2. While the grain is cooking, rinse off the roll of grape leaves and then soak them in a big Pyrex bowl to get rid of some of the salt. Change the water once. [Note: traditional recipes say soak the grape leaves an hour in cold water. Some others say pour boiling water over them and let them soak. If you want to split the difference in a microwaveable way, you could rinse them, put them in the Pyrex bowl with water to cover, nuke 2-3 minutes on HIGH and then change the water.]

3. Blend the tomato, onion or scallion, herbs and lemon juice in a food processor and mix with the drained rice or bulgur–include the tomato juice. Let cool enough to handle.

4. Stuff the grape leaves–this is the hard part. Take a stack of grape leaves and drain them on a plate. Cut off the stems carefully without tearing the leaves. Lay out one leaf vein-side up and stem end toward you. Put a spoonful of the filling–not more–on the leaf right above where the stem joint was. Roll the leaf over it–tightly but carefully so you don’t tear–and tuck the side leaves over it halfway through, then keep rolling away from you. Place each stuffed grape leaf, flap edge down, in a tight layer in a  microwaveable container or dish.

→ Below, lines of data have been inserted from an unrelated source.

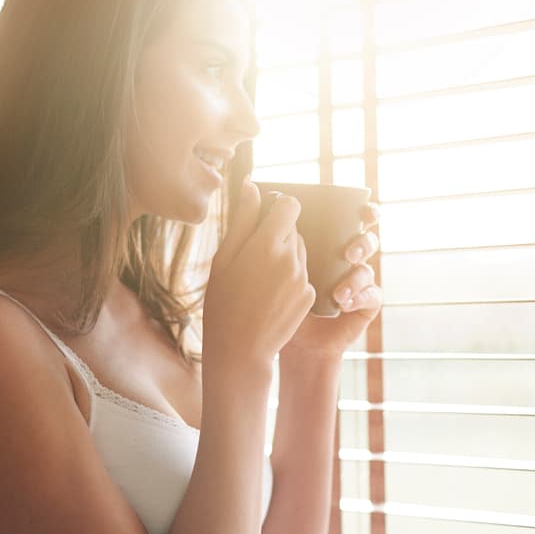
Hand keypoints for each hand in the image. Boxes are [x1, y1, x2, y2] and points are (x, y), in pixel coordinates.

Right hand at [205, 178, 315, 377]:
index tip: (265, 219)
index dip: (278, 208)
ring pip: (300, 252)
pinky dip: (291, 279)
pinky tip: (272, 297)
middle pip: (294, 229)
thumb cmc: (223, 301)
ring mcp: (304, 278)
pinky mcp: (311, 295)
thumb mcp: (224, 258)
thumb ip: (242, 219)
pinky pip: (303, 275)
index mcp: (267, 244)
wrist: (240, 348)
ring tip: (261, 281)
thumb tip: (251, 185)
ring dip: (285, 257)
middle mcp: (291, 258)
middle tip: (254, 258)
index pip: (290, 205)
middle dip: (278, 236)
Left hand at [281, 202, 382, 362]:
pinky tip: (343, 304)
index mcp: (329, 241)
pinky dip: (359, 297)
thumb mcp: (269, 261)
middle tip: (349, 254)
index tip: (362, 211)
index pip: (352, 219)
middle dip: (364, 242)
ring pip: (368, 269)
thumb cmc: (275, 296)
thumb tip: (253, 185)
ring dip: (356, 277)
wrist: (289, 338)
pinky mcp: (366, 303)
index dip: (364, 211)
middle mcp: (348, 258)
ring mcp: (359, 281)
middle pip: (368, 240)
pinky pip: (373, 296)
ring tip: (339, 292)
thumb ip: (266, 227)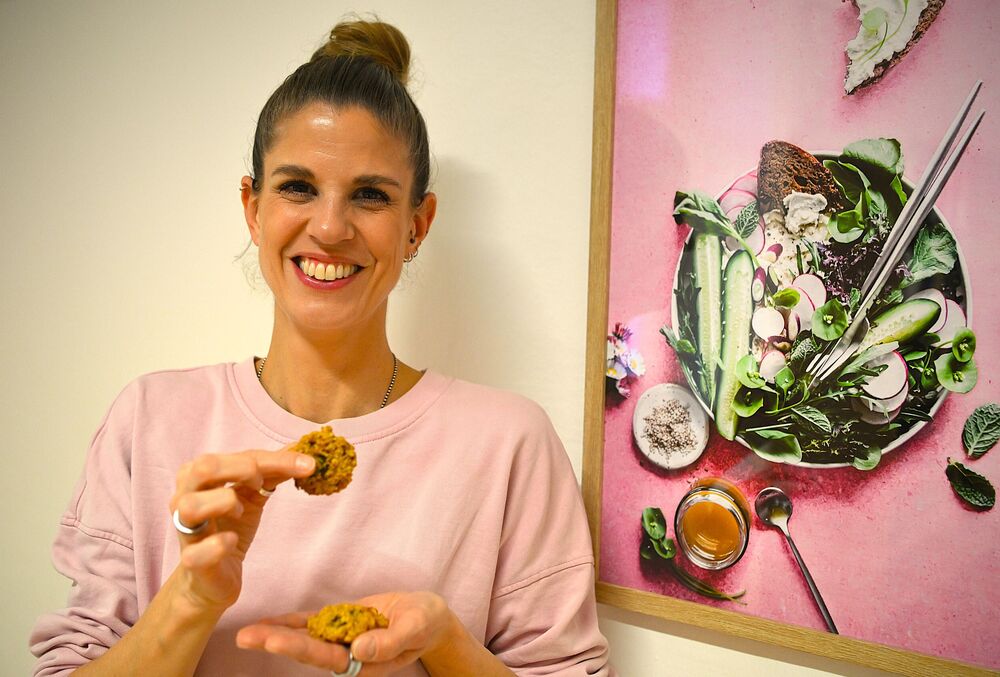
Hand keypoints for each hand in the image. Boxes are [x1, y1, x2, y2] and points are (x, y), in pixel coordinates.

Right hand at [171, 449, 314, 612]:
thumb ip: (272, 472)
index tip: (307, 465)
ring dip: (224, 502)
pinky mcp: (190, 562)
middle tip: (262, 483)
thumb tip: (301, 448)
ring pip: (191, 505)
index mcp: (198, 476)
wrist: (214, 577)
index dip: (275, 459)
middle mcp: (183, 498)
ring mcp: (184, 531)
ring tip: (240, 511)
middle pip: (203, 468)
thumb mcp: (253, 496)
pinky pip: (196, 551)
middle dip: (242, 468)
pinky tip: (231, 542)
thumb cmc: (230, 528)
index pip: (237, 456)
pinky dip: (218, 545)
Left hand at [235, 591, 455, 674]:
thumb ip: (390, 642)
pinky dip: (289, 622)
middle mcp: (347, 654)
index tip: (275, 640)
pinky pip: (311, 624)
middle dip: (276, 642)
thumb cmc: (425, 623)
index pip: (328, 657)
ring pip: (304, 637)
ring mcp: (341, 640)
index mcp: (364, 662)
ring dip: (275, 634)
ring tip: (245, 633)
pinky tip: (267, 623)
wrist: (428, 617)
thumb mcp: (415, 628)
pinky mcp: (340, 624)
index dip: (301, 648)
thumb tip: (359, 651)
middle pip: (307, 649)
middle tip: (245, 637)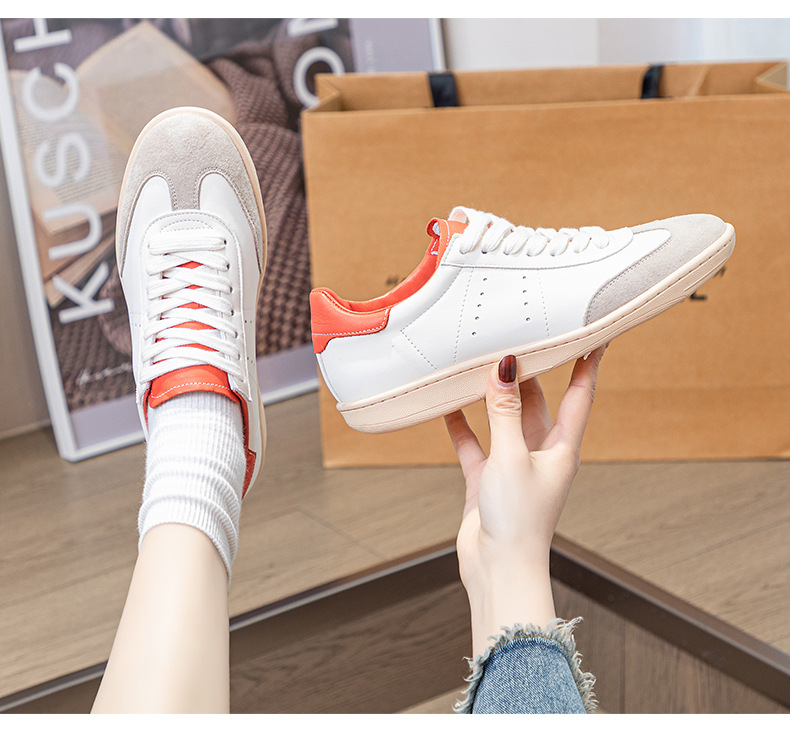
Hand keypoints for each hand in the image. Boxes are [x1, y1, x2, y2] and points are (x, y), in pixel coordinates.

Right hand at [445, 347, 604, 654]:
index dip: (587, 363)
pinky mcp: (487, 478)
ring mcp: (512, 465)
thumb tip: (507, 367)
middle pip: (538, 401)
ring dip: (493, 396)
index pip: (579, 395)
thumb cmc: (519, 520)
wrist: (499, 568)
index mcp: (562, 448)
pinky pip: (474, 443)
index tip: (593, 334)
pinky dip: (462, 425)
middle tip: (521, 337)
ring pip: (504, 419)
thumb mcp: (512, 456)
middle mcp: (540, 453)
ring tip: (480, 365)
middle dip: (531, 372)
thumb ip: (506, 410)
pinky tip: (448, 406)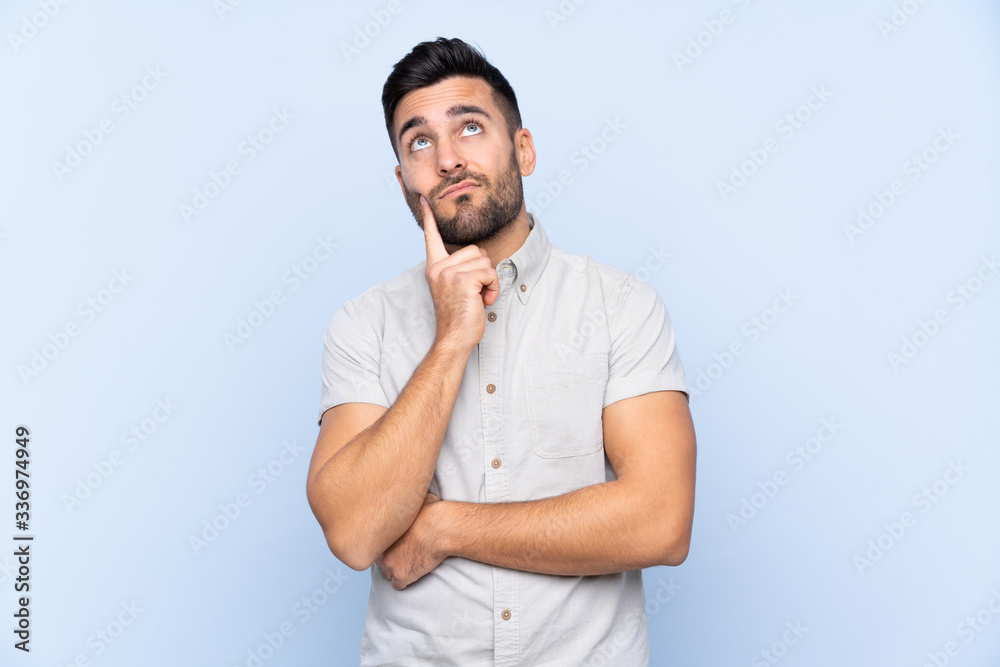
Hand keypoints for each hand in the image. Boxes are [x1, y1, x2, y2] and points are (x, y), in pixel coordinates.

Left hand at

5. When you’re done rolling (nothing says you have to do the whole thing in one go if you get sick of it after 10 or you just want 10, just put the leftover filling and the grape leaves in the fridge) pour a little water carefully over the layer of grape leaf rolls. Maybe a quarter-inch of water. Squeeze the other half lemon over the whole thing, and drizzle a little olive oil over it– maybe a couple of tablespoons worth. Cover the dish or container and microwave on high 2-3 minutes for 10, maybe 3-4 minutes for 20+. Check one for doneness–careful, it’ll be pretty hot–you want the leaves tender and the grain cooked through. Maybe go another minute if you need to.

Let them cool and chill in the fridge. Serve with tzatziki, raita, tehina, or other yogurt-based dip.